Former CEO of Bentley and Bugatti Wolfgang Schreiber is suing Volkswagen for hundreds of millions of Euros in royalties, which he thinks he deserves for having played a key role in developing Volkswagen’s ubiquitous DSG transmission, Der Spiegel reports.
Schreiber isn’t like your typical American corporate executive who studied finance and has a fancy MBA, he—like many German auto execs— actually holds a Ph.D in mechanical engineering and used to lead transmission and drivetrain development at Volkswagen.
During his time in that role, Schreiber oversaw the development and integration of the Direct-Shift Gearbox, or the DSG, VW’s dual-clutch transmission that has made its way into over four million VWs, Skodas, Audis and other Volkswagen Group products, according to Der Spiegel.
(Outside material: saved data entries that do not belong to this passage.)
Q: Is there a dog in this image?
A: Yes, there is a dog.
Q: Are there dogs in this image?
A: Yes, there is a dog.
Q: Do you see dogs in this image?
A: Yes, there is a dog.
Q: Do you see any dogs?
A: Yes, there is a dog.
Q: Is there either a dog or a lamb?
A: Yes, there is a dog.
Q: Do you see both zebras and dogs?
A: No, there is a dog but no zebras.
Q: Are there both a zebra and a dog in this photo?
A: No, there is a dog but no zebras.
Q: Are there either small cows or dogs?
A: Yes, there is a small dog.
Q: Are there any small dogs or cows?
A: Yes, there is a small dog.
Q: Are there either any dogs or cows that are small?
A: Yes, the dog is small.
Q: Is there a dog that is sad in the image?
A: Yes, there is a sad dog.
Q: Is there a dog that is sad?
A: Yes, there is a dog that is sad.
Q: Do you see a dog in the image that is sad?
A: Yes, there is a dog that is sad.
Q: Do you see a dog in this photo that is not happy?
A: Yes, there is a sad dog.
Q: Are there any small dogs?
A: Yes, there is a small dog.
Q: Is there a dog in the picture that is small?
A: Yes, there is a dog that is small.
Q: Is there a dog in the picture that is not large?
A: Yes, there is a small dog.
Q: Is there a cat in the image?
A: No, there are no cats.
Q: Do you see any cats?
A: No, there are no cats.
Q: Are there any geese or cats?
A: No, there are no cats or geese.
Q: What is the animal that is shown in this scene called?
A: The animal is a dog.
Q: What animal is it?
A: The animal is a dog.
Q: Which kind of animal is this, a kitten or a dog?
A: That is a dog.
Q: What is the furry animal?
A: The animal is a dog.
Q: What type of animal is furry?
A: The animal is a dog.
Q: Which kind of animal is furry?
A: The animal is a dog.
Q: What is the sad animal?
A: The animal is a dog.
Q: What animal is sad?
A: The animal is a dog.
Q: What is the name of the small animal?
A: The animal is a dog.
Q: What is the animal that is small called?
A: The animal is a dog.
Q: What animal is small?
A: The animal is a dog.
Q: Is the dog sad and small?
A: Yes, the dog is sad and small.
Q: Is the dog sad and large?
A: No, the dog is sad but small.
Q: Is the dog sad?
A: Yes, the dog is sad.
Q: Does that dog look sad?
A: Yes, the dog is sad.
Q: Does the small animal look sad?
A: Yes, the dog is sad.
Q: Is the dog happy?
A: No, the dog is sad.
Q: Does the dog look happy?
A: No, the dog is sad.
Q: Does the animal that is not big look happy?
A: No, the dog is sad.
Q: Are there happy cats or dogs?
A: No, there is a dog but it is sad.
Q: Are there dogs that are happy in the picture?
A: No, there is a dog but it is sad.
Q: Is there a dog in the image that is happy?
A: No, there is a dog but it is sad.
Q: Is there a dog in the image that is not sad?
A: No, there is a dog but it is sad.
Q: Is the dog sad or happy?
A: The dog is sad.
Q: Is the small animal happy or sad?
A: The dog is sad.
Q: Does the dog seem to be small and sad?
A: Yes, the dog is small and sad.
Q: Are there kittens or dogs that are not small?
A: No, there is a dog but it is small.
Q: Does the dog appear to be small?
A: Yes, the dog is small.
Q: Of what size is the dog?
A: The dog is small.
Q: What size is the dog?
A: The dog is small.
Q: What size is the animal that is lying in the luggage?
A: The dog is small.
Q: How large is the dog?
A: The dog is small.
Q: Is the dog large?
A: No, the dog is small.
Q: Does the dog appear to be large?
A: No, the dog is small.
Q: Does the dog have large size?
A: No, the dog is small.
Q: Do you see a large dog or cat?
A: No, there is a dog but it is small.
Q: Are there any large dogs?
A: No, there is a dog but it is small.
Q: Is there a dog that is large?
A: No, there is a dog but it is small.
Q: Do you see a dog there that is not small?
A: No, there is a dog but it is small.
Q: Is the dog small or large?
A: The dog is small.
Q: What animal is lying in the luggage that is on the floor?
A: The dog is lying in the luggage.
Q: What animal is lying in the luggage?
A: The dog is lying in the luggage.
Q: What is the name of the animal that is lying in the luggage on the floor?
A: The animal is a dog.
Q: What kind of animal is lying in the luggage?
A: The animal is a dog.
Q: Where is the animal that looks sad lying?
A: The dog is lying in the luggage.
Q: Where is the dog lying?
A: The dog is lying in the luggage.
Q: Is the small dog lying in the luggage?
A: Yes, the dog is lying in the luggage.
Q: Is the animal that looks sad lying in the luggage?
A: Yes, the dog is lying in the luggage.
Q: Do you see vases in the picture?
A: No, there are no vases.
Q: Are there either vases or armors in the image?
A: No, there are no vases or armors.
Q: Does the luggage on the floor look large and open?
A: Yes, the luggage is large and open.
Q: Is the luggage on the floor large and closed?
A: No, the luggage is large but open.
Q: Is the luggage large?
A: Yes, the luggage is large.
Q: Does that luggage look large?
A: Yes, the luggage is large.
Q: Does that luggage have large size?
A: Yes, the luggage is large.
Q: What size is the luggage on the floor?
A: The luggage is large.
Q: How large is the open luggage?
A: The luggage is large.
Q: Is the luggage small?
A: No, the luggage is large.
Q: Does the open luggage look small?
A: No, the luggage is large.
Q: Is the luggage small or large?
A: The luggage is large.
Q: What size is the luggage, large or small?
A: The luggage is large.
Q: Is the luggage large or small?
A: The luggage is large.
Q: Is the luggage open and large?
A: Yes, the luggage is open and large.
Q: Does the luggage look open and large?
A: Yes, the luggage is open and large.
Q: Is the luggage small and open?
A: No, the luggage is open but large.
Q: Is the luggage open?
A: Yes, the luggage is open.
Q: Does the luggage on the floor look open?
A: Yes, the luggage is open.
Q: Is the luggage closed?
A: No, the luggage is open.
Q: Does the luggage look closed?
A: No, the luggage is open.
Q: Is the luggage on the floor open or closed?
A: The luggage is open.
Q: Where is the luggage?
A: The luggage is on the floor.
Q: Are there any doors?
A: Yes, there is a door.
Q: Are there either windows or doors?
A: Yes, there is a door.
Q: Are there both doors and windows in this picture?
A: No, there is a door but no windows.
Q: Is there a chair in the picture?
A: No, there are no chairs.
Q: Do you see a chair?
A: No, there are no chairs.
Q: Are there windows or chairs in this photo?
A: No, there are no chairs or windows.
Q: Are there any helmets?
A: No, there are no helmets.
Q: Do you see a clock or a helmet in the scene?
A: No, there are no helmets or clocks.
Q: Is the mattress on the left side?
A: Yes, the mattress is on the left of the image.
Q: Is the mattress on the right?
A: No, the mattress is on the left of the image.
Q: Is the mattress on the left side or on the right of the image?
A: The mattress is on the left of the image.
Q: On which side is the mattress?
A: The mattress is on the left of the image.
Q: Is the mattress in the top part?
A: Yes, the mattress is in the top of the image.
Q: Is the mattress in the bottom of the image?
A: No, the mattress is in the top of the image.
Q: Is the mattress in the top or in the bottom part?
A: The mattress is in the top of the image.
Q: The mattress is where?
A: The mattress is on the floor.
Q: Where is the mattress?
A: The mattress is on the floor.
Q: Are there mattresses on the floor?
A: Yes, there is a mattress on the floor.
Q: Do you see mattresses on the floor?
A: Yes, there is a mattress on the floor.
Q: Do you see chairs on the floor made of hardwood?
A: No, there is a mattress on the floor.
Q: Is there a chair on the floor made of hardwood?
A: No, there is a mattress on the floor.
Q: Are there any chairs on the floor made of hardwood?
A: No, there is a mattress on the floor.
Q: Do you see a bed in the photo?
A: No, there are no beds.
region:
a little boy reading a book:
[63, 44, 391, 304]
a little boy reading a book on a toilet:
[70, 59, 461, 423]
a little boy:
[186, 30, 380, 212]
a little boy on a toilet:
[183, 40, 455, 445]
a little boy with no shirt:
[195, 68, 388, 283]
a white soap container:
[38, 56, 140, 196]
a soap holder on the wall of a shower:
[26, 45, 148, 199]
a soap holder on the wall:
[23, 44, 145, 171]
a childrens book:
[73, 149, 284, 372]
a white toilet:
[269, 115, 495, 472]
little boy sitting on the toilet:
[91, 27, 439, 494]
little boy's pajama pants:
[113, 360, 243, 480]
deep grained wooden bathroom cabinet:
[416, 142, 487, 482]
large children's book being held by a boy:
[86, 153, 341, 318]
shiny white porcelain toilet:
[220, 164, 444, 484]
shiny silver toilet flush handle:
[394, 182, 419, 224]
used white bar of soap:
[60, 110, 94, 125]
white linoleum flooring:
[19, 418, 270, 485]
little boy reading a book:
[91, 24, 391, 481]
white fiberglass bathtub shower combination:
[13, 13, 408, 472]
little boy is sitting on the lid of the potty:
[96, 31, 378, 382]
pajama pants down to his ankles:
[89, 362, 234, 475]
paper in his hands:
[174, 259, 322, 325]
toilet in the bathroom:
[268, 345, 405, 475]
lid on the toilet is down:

The German news site says Schreiber is actually listed as the “inventor” on multiple patents related to the DSG, and that he’s now suing VW in a Munich court for over $100 million.
Since Schreiber invented this tech while an engineer at Volkswagen, you might think the company fully entitled to his invention and exempt from having to pay royalties. But that’s not the case according to German Patent law, which Der Spiegel points out urges employers and employees to agree upon a “reasonable” payout for the inventor.
“Reasonable” is, of course, very subjective. And in this case, we’ve got a technology that Volkswagen has been throwing into almost everything with four wheels, so Schreiber is expecting some serious cash. Which is unfortunate for VW, because now’s not a great time to be asking the company for cash.